Istotne znaczenie dla ustalenia kręgu osób poszkodowanych niepełną regulacją art. 36 ust. 1 u.p.z.p. ma również trwałość naruszenia. Nie ma jednak podstaw, by do poszkodowanych zaliczyć osoby, które po 31 grudnia 1995 r. nabyły odpłatnie, jednak po zaniżonej cenie, nieruchomość wcześniej już przeznaczoną na cel publiczny. Ich sytuacja jest bowiem wynikiem świadomej decyzji, często będącej wyrazem określonej strategii inwestycyjnej o charakterze finansowym. Takie zamierzenia, związane z zamiarem osiągnięcia zysków wynikających z ruchu cen nieruchomości, nie podlegają ochronie.

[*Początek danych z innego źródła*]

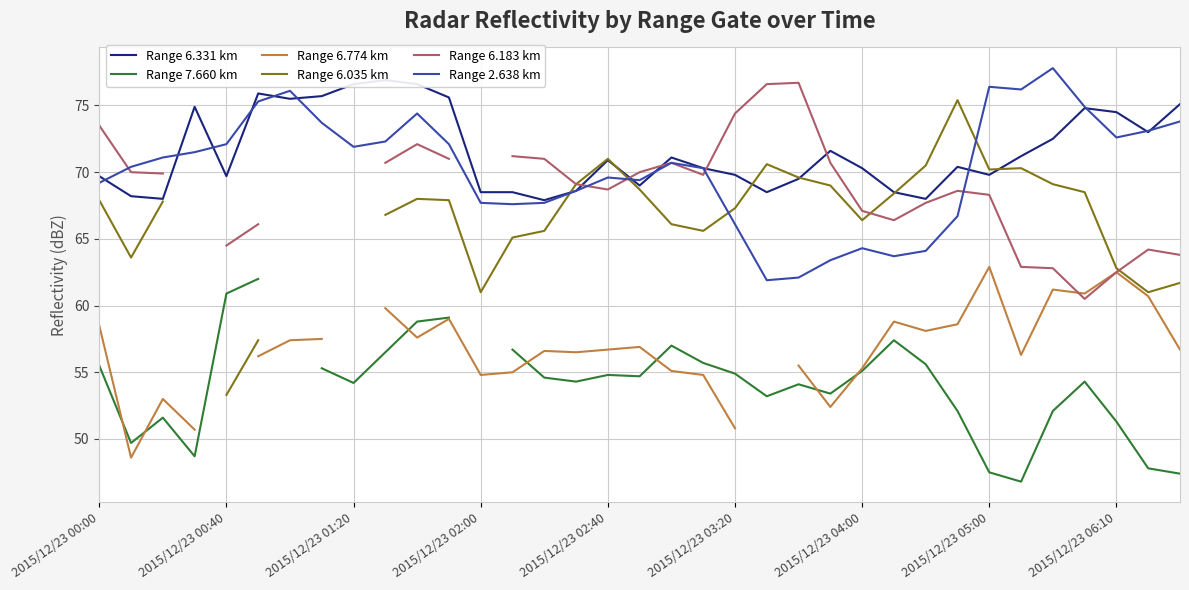

Where does the Range 6.035 km series first go above 61?

2015/12/23 00:00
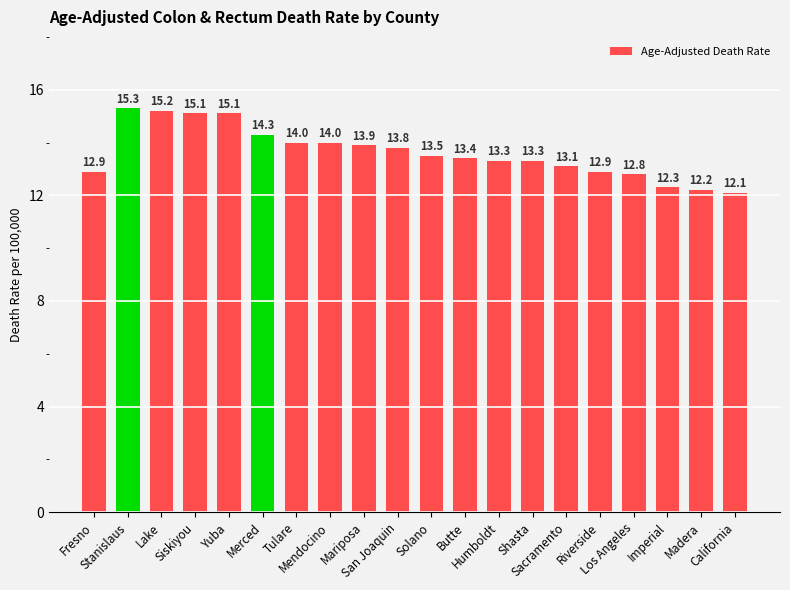

Reading right to left, extract all data points from this chart.

California=12.1	Madera=12.2	Imperial=12.3	Los Angeles=12.8	Riverside=12.9	Sacramento=13.1	Shasta=13.3	Humboldt=13.3	Butte=13.4	Solano=13.5	San Joaquin=13.8	Mariposa=13.9	Mendocino=14.0	Tulare=14.0	Merced=14.3	Yuba=15.1	Siskiyou=15.1	Lake=15.2	Stanislaus=15.3	Fresno=12.9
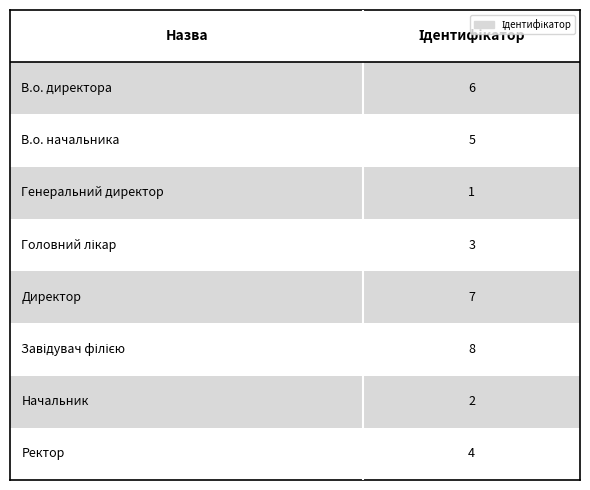

Which label corresponds to the largest value in the chart?

Завідувач філією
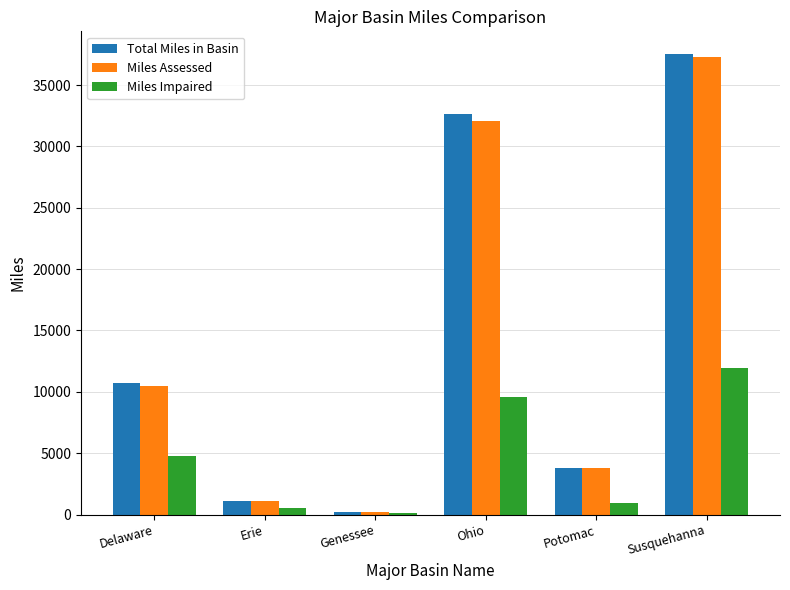

What is the average value of the Total Miles in Basin series?

14330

Niezależnie od odpowiedniego ukształtowania regulacji dotyczącej kręgu podmiotów uprawnionych, na ustawodawcy ciąży konieczność rozstrzygnięcia o kosztach wprowadzonych zmian legislacyjnych. Przyjęte w art. 36 ust. 1 u.p.z.p. rozwiązanie, zgodnie z którym roszczenia właściciela albo użytkownika wieczystego nieruchomości przeznaczonej na cel publiczny zaspokaja gmina, co do zasady nie budzi zastrzeżeń, gdy to gmina jest autorem zmian w planie zagospodarowania przestrzennego. Ustawodawca winien jednak uwzględnić, że w sprawie, której dotyczy sygnalizacja, chodzi o nieruchomości przeznaczone na cel publiczny przed 1 stycznia 1995 r., często również przed wyodrębnieniem gmin w 1990 r., a zatem także w sytuacji, gdy gminy nie miały żadnego wpływu na przeznaczenie nieruchomości w miejscowym planie zagospodarowania przestrzennego. W takiej sytuacji koszt zaniedbania legislacyjnego związanego z nierozstrzygnięciem, do chwili obecnej, sytuacji właścicieli nieruchomości „zamrożonych”, nie powinien być więc obciążeniem wyłącznie dla budżetów gmin.
Z przedstawionych wyżej powodów Trybunał Konstytucyjny postanowił jak na wstępie.